[Bounding boxes with keypoints]

########################################

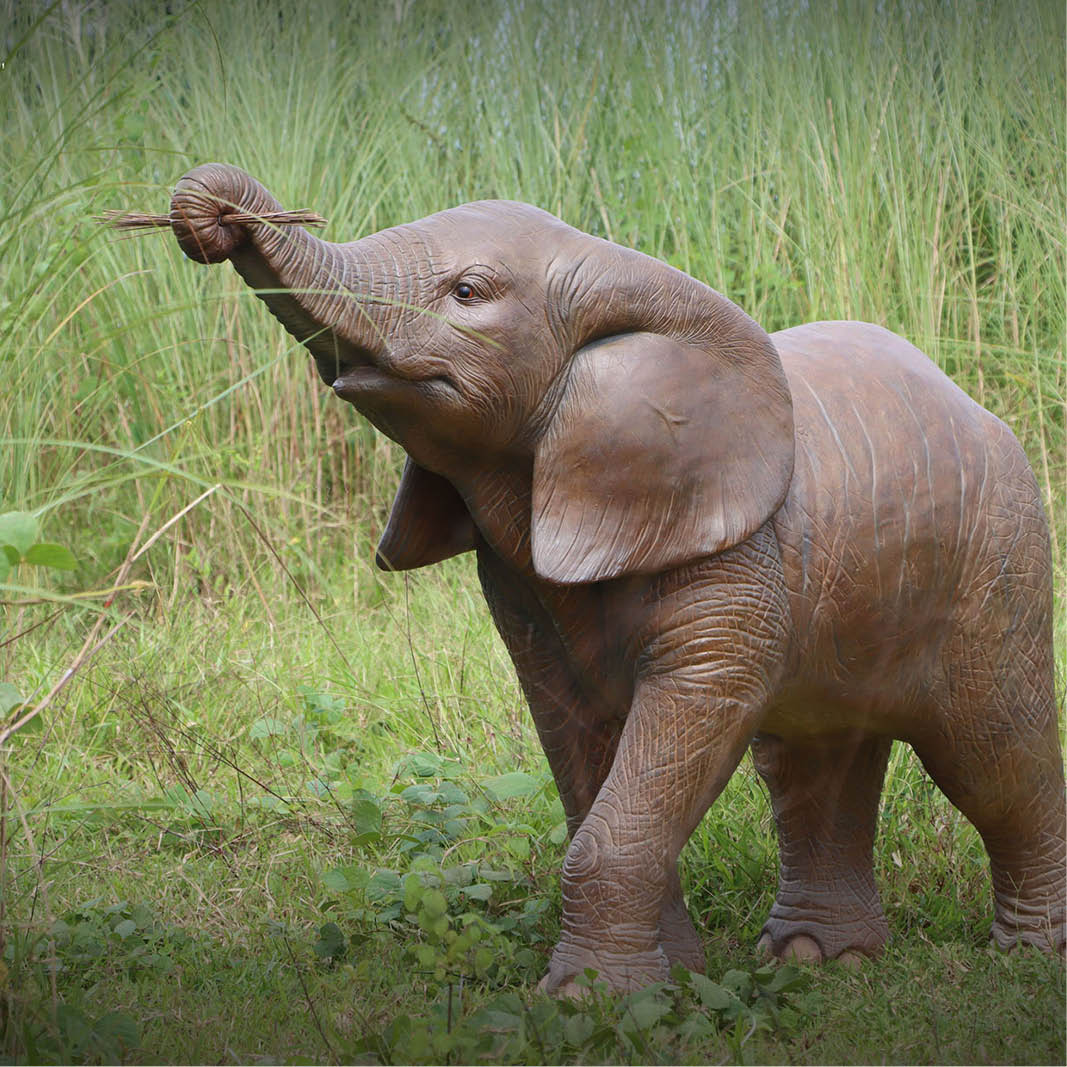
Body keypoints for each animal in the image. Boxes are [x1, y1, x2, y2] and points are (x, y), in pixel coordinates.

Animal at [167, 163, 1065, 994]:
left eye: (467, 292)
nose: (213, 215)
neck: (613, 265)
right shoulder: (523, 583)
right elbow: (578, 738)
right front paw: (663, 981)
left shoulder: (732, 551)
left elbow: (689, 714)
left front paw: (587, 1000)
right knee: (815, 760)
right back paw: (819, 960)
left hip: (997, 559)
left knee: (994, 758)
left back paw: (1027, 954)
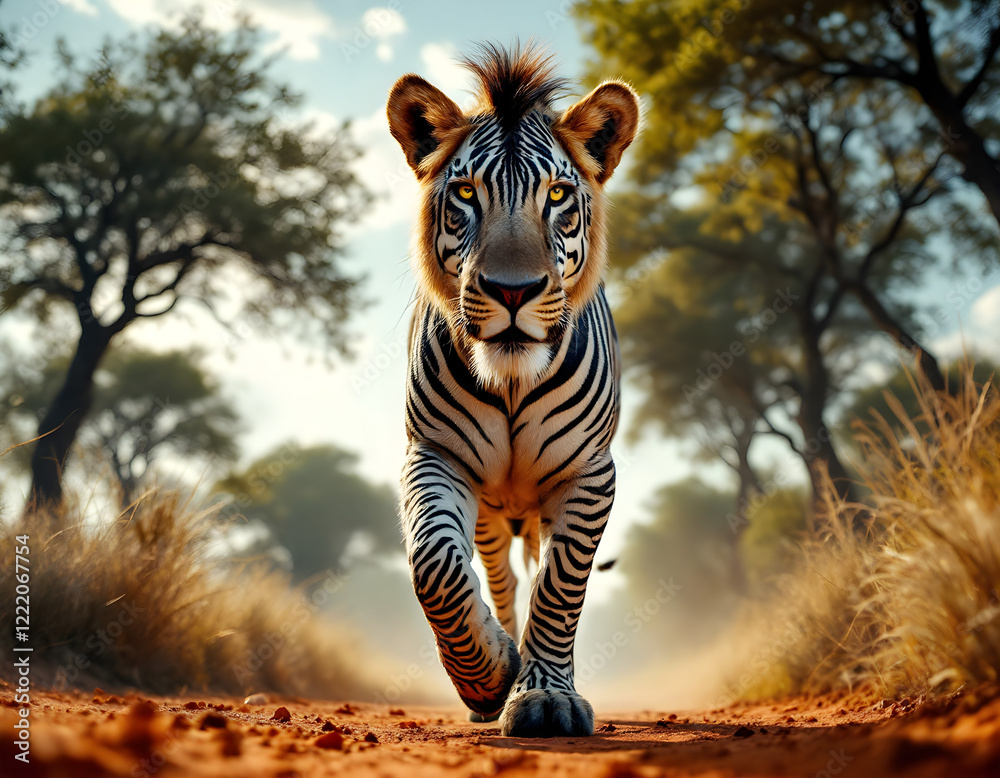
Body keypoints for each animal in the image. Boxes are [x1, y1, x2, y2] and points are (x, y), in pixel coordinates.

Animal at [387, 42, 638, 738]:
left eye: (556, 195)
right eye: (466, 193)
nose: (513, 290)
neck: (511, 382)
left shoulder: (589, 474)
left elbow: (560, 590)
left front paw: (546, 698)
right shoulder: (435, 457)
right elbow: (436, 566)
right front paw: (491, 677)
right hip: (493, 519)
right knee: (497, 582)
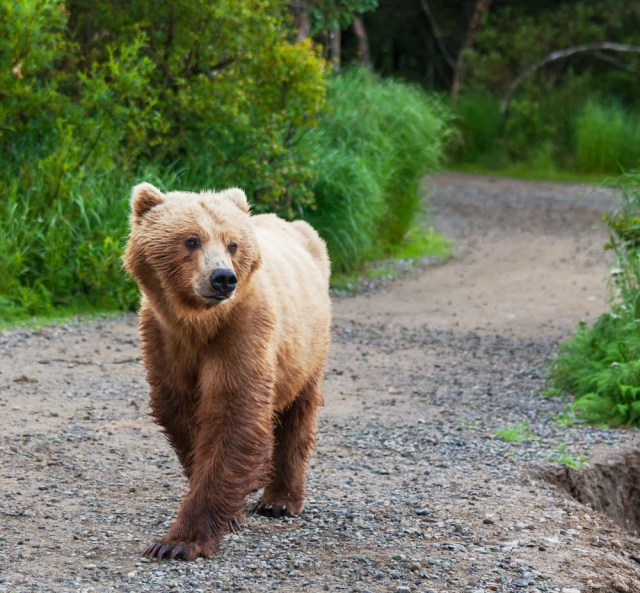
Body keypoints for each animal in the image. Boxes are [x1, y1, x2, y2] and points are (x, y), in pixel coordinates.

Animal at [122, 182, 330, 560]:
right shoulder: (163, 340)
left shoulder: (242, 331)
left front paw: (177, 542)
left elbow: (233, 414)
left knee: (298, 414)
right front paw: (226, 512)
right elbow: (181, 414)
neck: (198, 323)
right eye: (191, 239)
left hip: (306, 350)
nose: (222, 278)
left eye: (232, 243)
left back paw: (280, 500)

########################################

--- THE TASK ---
From the line containing "right shoulder: (435, 457)" to the last line of the records, inclusive, output the lines exactly as written and nothing else; leave out the pictures.

--- EXERCISE OUTPUT ---
right shoulder: (435, 457)
right elbow: (436, 566)
right front paw: (491, 677)
right hip: (493, 519)
right knee: (497, 582)
Body keypoints for each animal in the image. Boxes are [x1, y1, x2, y2] and points are (x, y), in pixel coordinates.

Animal at [122, 182, 330, 560]:
right shoulder: (163, 340)
left shoulder: (242, 331)
left front paw: (177, 542)
left elbow: (233, 414)
left knee: (298, 414)
right front paw: (226, 512)
right elbow: (181, 414)
neck: (198, 323)
right eye: (191, 239)
left hip: (306, 350)
nose: (222, 278)
left eye: (232, 243)
left back paw: (280, 500)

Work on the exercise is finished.